EXERCISE INSTRUCTIONS: The expected output is every line of the data exactly as shown, minus the images.

AVAILABLE DATA:
################
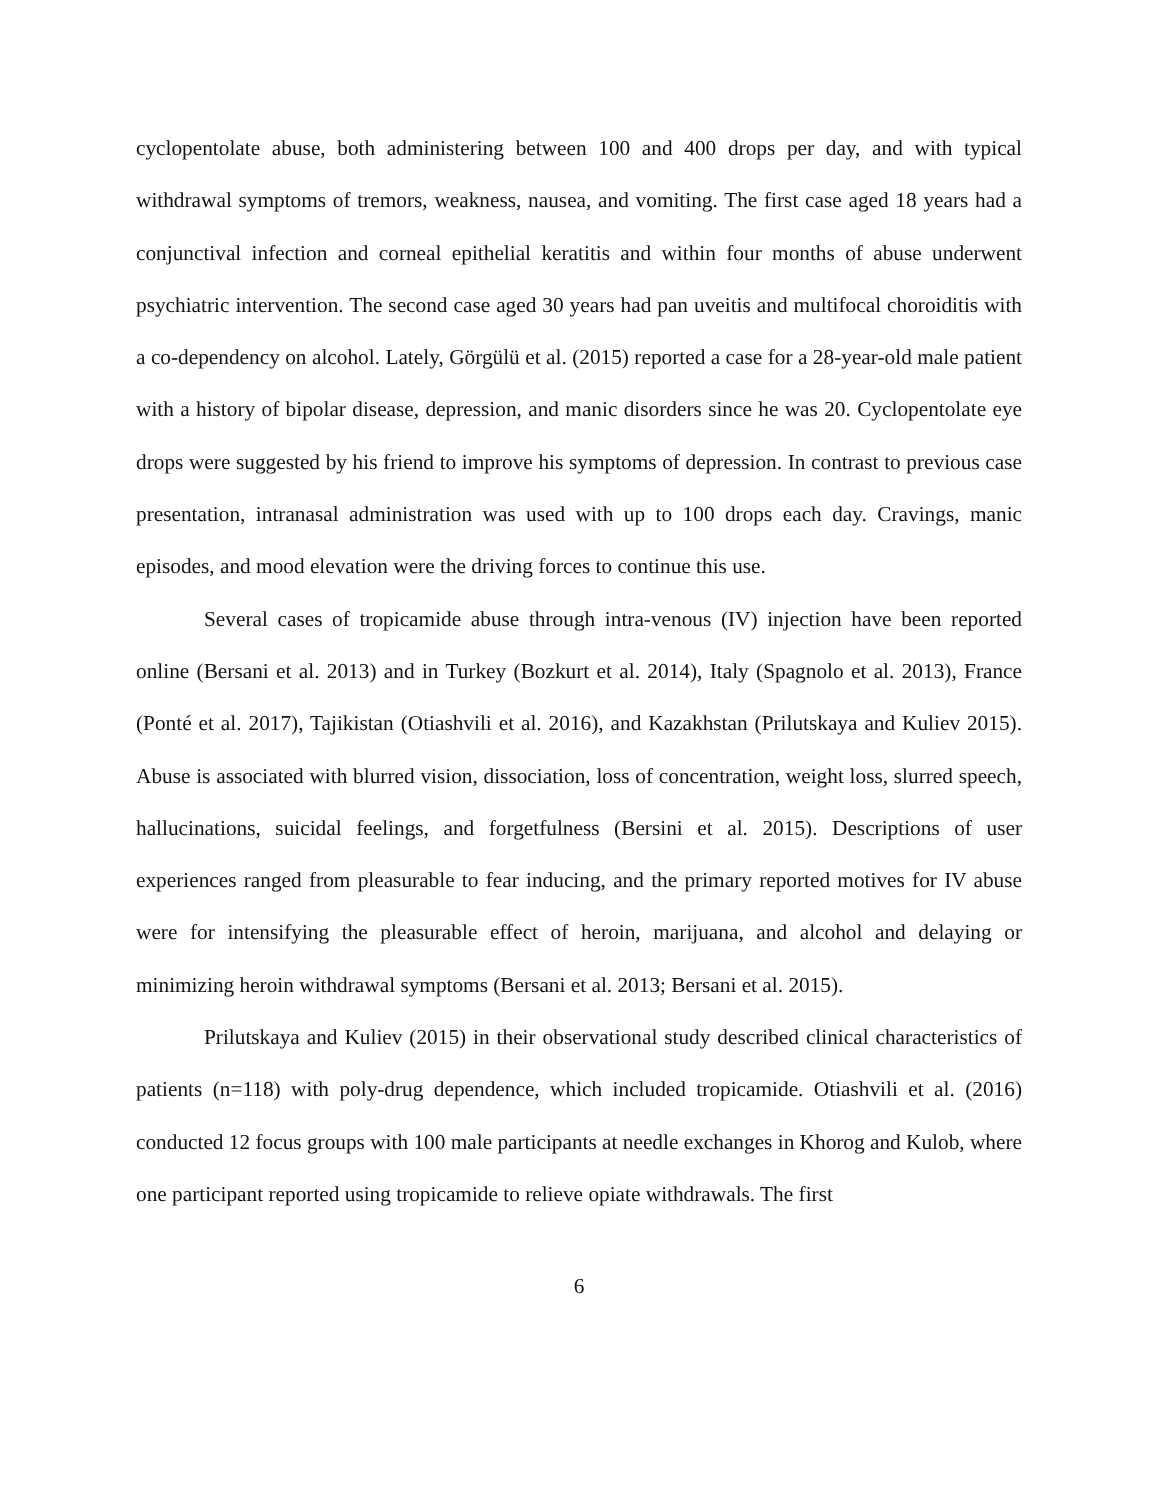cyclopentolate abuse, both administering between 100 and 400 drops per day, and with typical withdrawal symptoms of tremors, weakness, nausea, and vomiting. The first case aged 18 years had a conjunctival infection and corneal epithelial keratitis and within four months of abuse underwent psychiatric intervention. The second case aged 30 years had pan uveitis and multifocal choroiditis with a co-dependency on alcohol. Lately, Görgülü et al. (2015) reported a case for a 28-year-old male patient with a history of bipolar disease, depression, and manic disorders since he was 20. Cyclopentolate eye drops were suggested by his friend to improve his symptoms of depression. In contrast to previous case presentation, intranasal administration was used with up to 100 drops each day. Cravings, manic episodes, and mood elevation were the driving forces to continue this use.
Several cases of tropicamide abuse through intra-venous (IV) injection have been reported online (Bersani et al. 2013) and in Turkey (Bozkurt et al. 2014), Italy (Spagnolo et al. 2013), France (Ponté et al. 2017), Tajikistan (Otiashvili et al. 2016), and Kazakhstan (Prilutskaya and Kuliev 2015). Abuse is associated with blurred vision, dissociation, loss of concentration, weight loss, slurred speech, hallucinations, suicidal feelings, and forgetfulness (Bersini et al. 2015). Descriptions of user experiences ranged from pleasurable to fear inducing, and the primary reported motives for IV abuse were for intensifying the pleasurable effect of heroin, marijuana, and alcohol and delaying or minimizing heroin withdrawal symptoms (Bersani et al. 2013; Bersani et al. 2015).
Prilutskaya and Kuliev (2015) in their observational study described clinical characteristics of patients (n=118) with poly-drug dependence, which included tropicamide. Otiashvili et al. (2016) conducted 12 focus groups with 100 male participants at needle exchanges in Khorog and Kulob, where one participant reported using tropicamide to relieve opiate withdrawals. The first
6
################
RESPONSE BOX:
cyclopentolate abuse, both administering between 100 and 400 drops per day, and with typical withdrawal symptoms of tremors, weakness, nausea, and vomiting. The first case aged 18 years had a conjunctival infection and corneal epithelial keratitis and within four months of abuse underwent psychiatric intervention. The second case aged 30 years had pan uveitis and multifocal choroiditis with a co-dependency on alcohol. Lately, Görgülü et al. (2015) reported a case for a 28-year-old male patient with a history of bipolar disease, depression, and manic disorders since he was 20. Cyclopentolate eye drops were suggested by his friend to improve his symptoms of depression. In contrast to previous case presentation, intranasal administration was used with up to 100 drops each day. Cravings, manic episodes, and mood elevation were the driving forces to continue this use.
Several cases of tropicamide abuse through intra-venous (IV) injection have been reported online (Bersani et al. 2013) and in Turkey (Bozkurt et al. 2014), Italy (Spagnolo et al. 2013), France (Ponté et al. 2017), Tajikistan (Otiashvili et al. 2016), and Kazakhstan (Prilutskaya and Kuliev 2015). Abuse is associated with blurred vision, dissociation, loss of concentration, weight loss, slurred speech, hallucinations, suicidal feelings, and forgetfulness (Bersini et al. 2015). Descriptions of user experiences ranged from pleasurable to fear inducing, and the primary reported motives for IV abuse were for intensifying the pleasurable effect of heroin, marijuana, and alcohol and delaying or minimizing heroin withdrawal symptoms (Bersani et al. 2013; Bersani et al. 2015).
Prilutskaya and Kuliev (2015) in their observational study described clinical characteristics of patients (n=118) with poly-drug dependence, which included tropicamide. Otiashvili et al. (2016) conducted 12 focus groups with 100 male participants at needle exchanges in Khorog and Kulob, where one participant reported using tropicamide to relieve opiate withdrawals. The first
6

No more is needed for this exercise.